Pydantic models can be nested, allowing for complex data structures.

class Address(BaseModel):
    street: str
    city: str

class User(BaseModel):
    id: int
    name: str
    address: Address

address_data = {'street': '123 Main St', 'city': 'Anytown'}
user_data = {'id': 1, 'name': 'John Doe', 'address': address_data}
user = User(**user_data)  # Automatically handles the nesting
print(user)
id=1 name='John Doe' address=Address(street='123 Main St', city='Anytown')

Data Serialization

Pydantic models can be easily serialized to and deserialized from formats like JSON.

user_json = user.json()  # Serialize to JSON string
user_dict = user.dict()  # Serialize to dictionary
user_copy = User.parse_raw(user_json)  # Deserialize from JSON string
print(user_json)
print(user_dict)
print(user_copy)
{"id":1,"name":"John Doe","address":{"street":"123 Main St","city":"Anytown"}}
{'id': 1, 'name': 'John Doe', 'address': {'street': '123 Main St', 'city': 'Anytown'}}
id=1 name='John Doe' address=Address(street='123 Main St', city='Anytown')

Custom Data Types

Pydantic allows the creation of custom data types by extending the pydantic.BaseModel and providing custom validation logic.

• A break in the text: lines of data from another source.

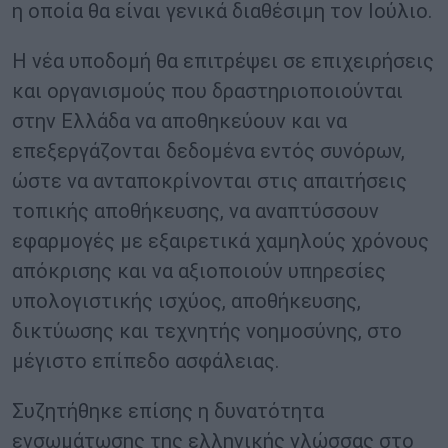
η οποία θα είναι γενικά διαθέσιμη τον Ιούλιο.
Η νέα υποδομή θα επιτρέψει σε επιχειρήσεις
και οργανισμούς που δραστηριοποιούνται
στην Ελλάδα να αποθηκεύουν και να
επεξεργάζονται δεδομένα εντός συνόρων,
ώστε να ανταποκρίνονται στις απαιτήσεις
τοπικής αποθήκευσης, να αναπτύσσουν
εφαρμογές με εξαιρετικά χαμηλούς χρόνους
απόκρισης και να αξιοποιούν υπηρεσίες
υπολογιστικής ισχύος, αποθήκευσης,
δικτύωσης και τεχνητής νοημοσύνης, στο
μέγιστο επίπεδο ασφάλειας.
Συζητήθηκε επίσης η δυνατότητα
ενσωμάτωσης της ελληνικής γλώσσας στο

from typing_extensions import Annotated
from pydantic import Field
#from pydantic import ConstrainedInt <-- obsolete

#class PositiveInt(ConstrainedInt):
#    gt = 0

PositiveInt = Annotated[int, Field(ge=0)]

class User(BaseModel):
    id: PositiveInt

user = User(id=42)  # Valid
print(user)
try: user = User(id=-42)  # Raises validation error
except ValidationError as error_message:
    print(error_message)     
id=42
1 validation error for User
id
  Input should be greater than or equal to 0 [type=greater_than_equal, input_value=-42, input_type=int]
    For further information visit https://errors.pydantic.dev/2.8/v/greater_than_equal

Settings Management

Pydantic can be used for settings management by leveraging environment variables through pydantic.BaseSettings.

pip list | grep pydantic

pydantic          2.8.2
pydantic_core     2.20.1

Install pydantic_settings module:

pip install pydantic_settings
Collecting pydantic_settings
  Downloading pydantic_settings-2.3.4-py3-none-any.whl (22 kB)
=2.7.0 in /home/alioth/.virtualenvs/FastAPI/lib/python3.11/site-packages (from pydantic_settings) (2.8.2)
=0.21.0 in /home/alioth/.virtualenvs/FastAPI/lib/python3.11/site-packages (from pydantic_settings) (1.0.1)
=0.4.0 in /home/alioth/.virtualenvs/FastAPI/lib/python3.11/site-packages (from pydantic>=2.7.0->pydantic_settings) (0.7.0)
=2.7.0->pydantic_settings) (2.20.1)
=4.6.1 in /home/alioth/.virtualenvs/FastAPI/lib/python3.11/site-packages (from pydantic>=2.7.0->pydantic_settings) (4.12.2)
Installing collected packages: pydantic_settings
Successfully installed pydantic_settings-2.3.4
from pydantic_settings import BaseSettings

class Settings(BaseSettings):
    app_name: str
    admin_email: str

    class Config:
        env_prefix = 'MY_APP_'  # Environment variables should start with MY_APP_

settings = Settings(app_name='philomath', admin_email='tonyphilomath@gmail.com')
print(settings.app_name)  # Read the value from the MY_APP_APP_NAME environment variable
philomath

Integration and Use Cases

Pydantic integrates well with frameworks like FastAPI for creating web APIs, and Django for model management, among other use cases.

FastAPI Integration:

Pydantic is the data validation and serialization backbone of FastAPI.

Django Integration:

Pydantic models can be used to validate API response payloads.

Further reading and documentation

can be found here:

The Essence

This should provide a comprehensive understanding of Pydantic's main features and capabilities.